◆ Exercise details ◆
Every entry below is to be copied exactly, apart from any picture it holds.
-- Opening Marker --
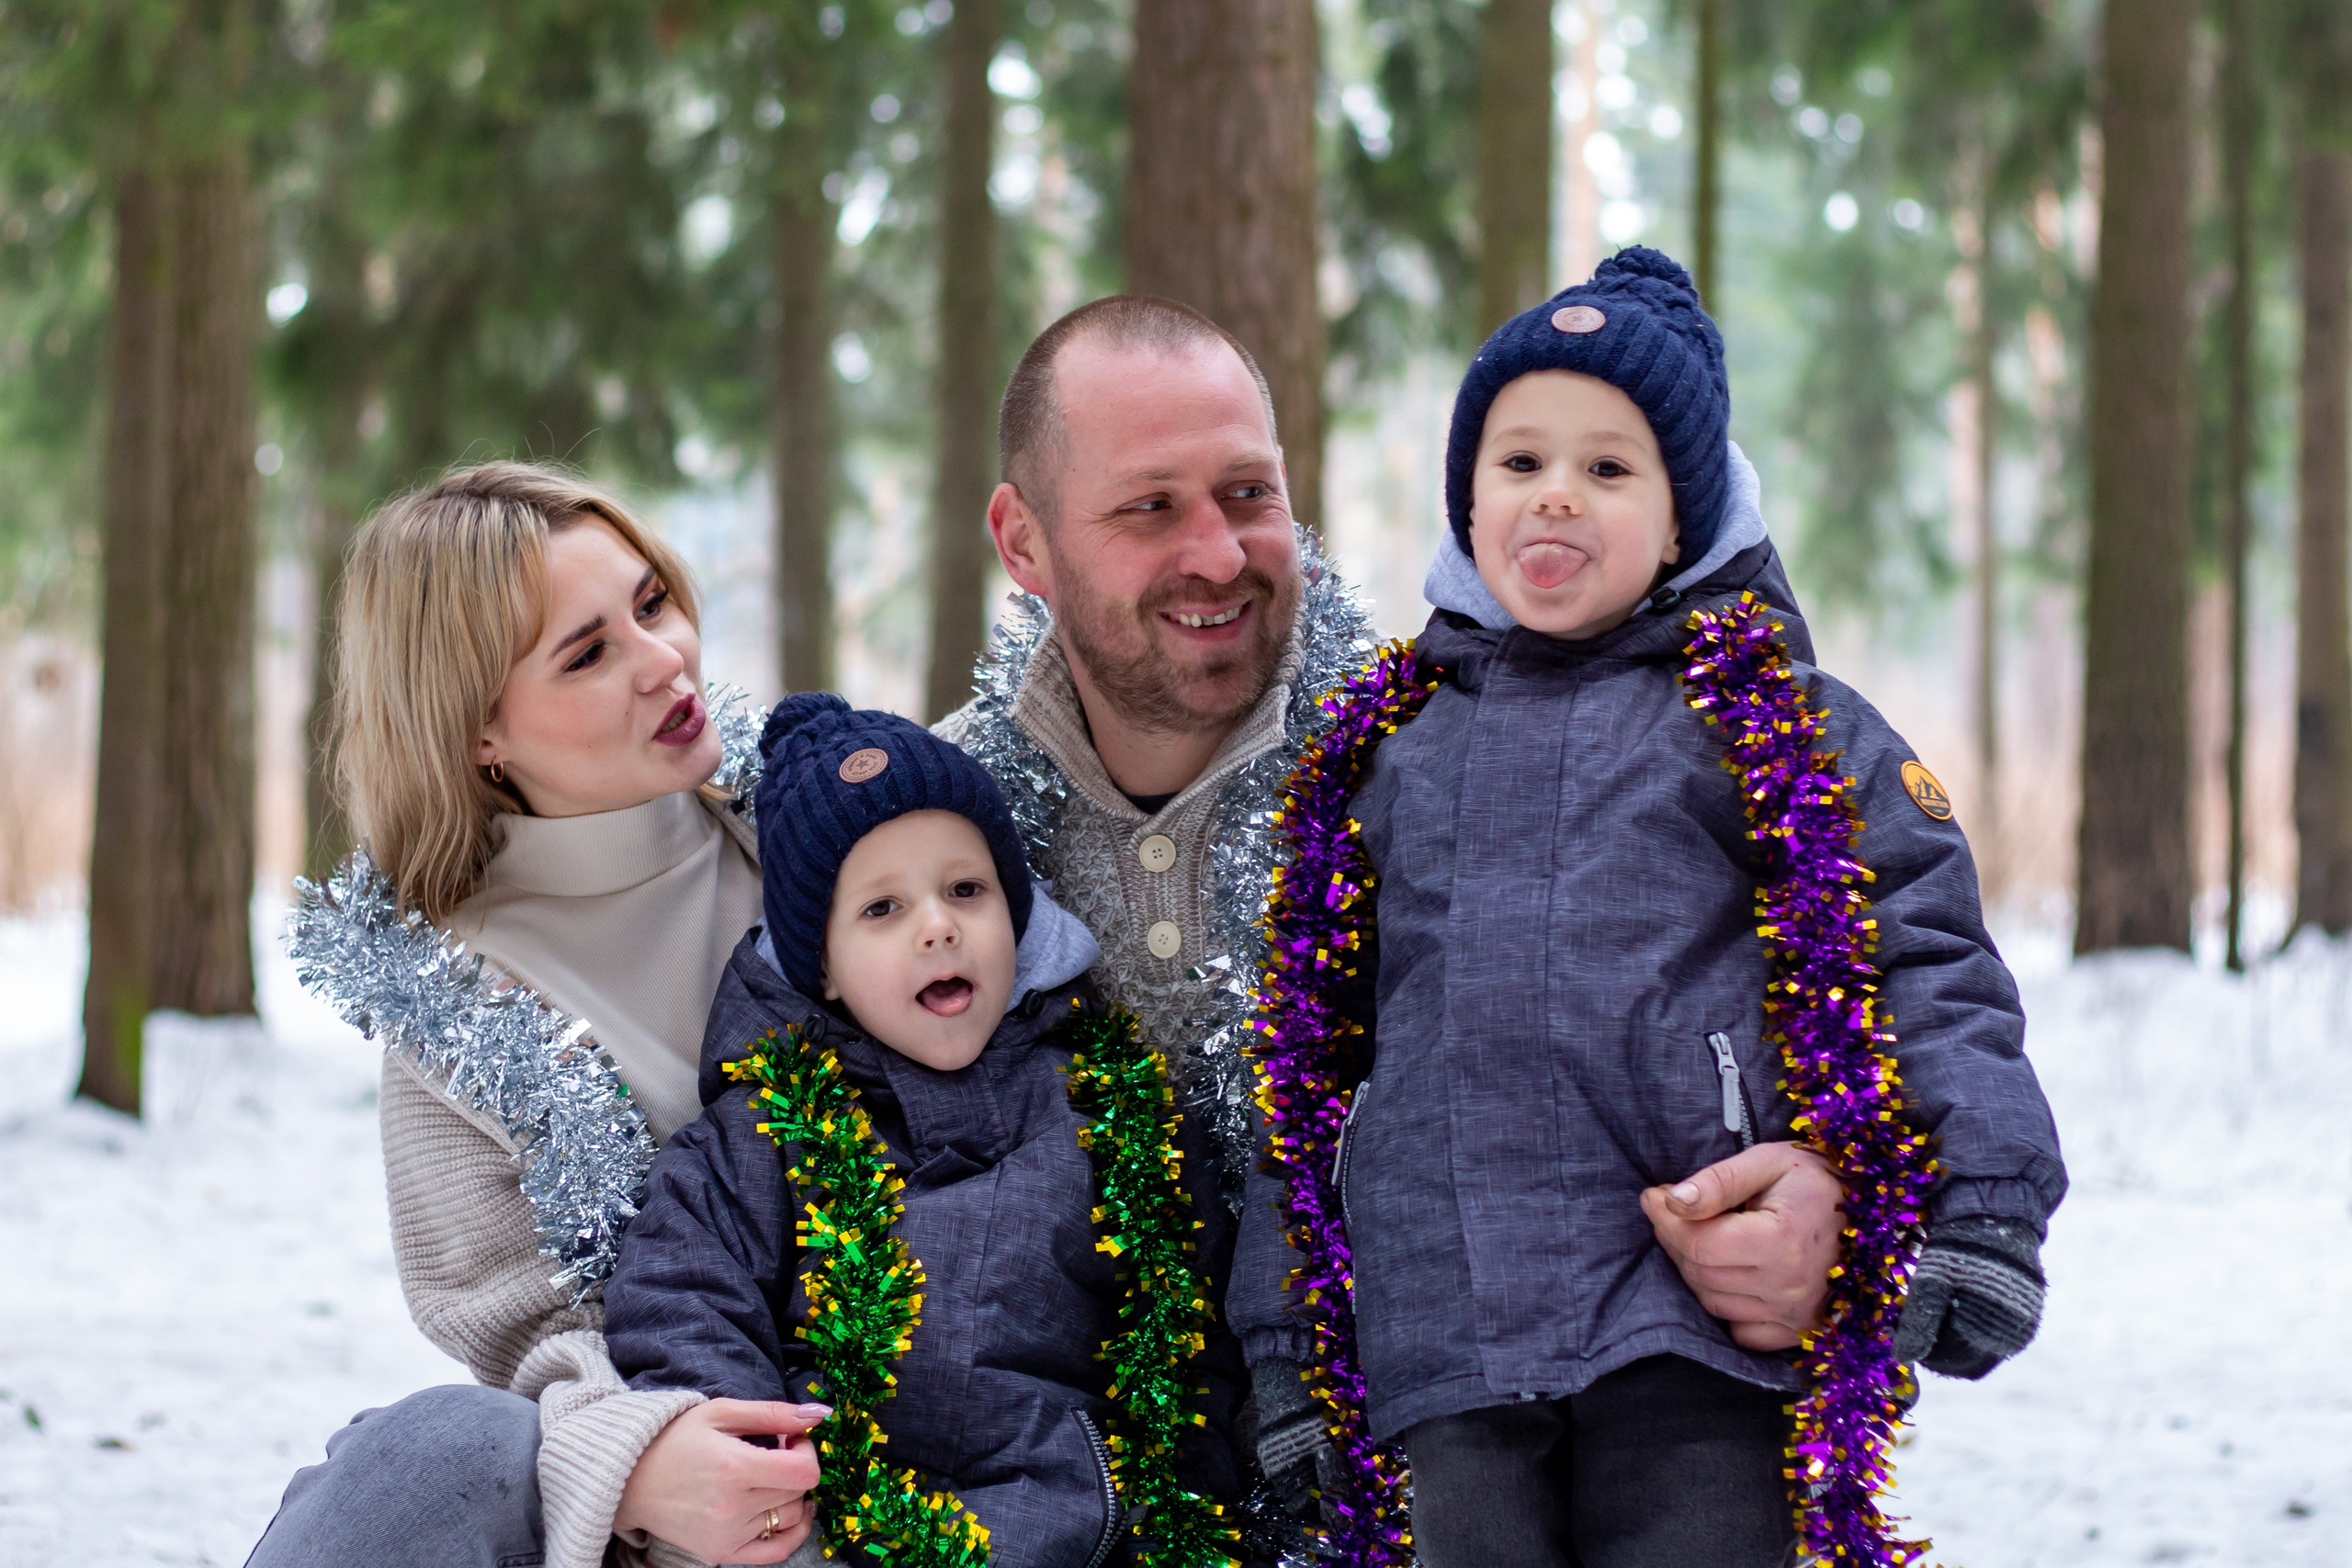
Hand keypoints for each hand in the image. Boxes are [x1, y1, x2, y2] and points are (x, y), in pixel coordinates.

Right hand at [614, 1398, 827, 1563]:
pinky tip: (788, 1512)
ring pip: (790, 1518)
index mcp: (735, 1469)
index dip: (807, 1451)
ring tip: (770, 1476)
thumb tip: (819, 1414)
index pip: (804, 1472)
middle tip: (777, 1450)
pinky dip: (792, 1533)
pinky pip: (776, 1552)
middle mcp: (733, 1508)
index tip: (790, 1437)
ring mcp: (728, 1535)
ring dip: (791, 1495)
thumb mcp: (721, 1412)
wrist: (628, 1478)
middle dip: (796, 1466)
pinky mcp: (721, 1553)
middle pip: (798, 1492)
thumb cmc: (672, 1439)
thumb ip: (773, 1413)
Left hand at [1641, 1142, 1843, 1351]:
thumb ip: (1719, 1181)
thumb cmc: (1819, 1179)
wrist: (1874, 1211)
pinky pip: (1742, 1333)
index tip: (1654, 1195)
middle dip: (1674, 1239)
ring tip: (1696, 1235)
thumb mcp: (1769, 1161)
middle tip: (1672, 1209)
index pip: (1698, 1244)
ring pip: (1713, 1302)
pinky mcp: (1800, 1330)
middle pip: (1700, 1274)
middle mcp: (1789, 1286)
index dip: (1665, 1219)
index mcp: (1782, 1241)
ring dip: (1693, 1269)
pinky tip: (1726, 1275)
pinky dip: (1725, 1308)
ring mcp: (1796, 1314)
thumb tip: (1672, 1200)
-- Closing Marker --
◆ Reply ◆
Hand keypoints for each hand in the image. Boxes are [x1, y1, x2, y2] and points are (x, y), in pixel coordinates.

Right hand at [614, 1398, 827, 1563]:
pinky tip: (788, 1512)
ring pip: (790, 1518)
index mcp: (735, 1469)
index dip: (807, 1451)
ring tip: (770, 1476)
thumb tip: (819, 1414)
index pip: (804, 1472)
middle tip: (777, 1450)
pinky dip: (792, 1533)
pinky pip: (776, 1552)
middle mcp: (733, 1508)
index tip: (790, 1437)
ring mcp: (728, 1535)
ring dip: (791, 1495)
thumb mcp: (721, 1412)
wrist: (628, 1478)
middle dip: (796, 1466)
pinky mcp: (721, 1553)
middle pip: (798, 1492)
thumb cmc: (672, 1439)
thumb ip: (773, 1413)
Left hand at [1641, 1142, 1843, 1351]:
thumb ip: (1719, 1181)
thumb cmc: (1819, 1179)
wrist: (1874, 1211)
pinky pip: (1742, 1333)
index tip: (1654, 1195)
middle dip: (1674, 1239)
ring tip: (1696, 1235)
thumb mcp: (1769, 1161)
middle tip: (1672, 1209)
index pip: (1698, 1244)
ring pip: (1713, 1302)
pinky mcp: (1800, 1330)
middle pip: (1700, 1274)
middle mcp: (1789, 1286)
index dip: (1665, 1219)
index mcp: (1782, 1241)
ring dip: (1693, 1269)
pinky tip: (1726, 1275)
pinky dip: (1725, 1308)
ring mcp: (1796, 1314)
thumb tip: (1672, 1200)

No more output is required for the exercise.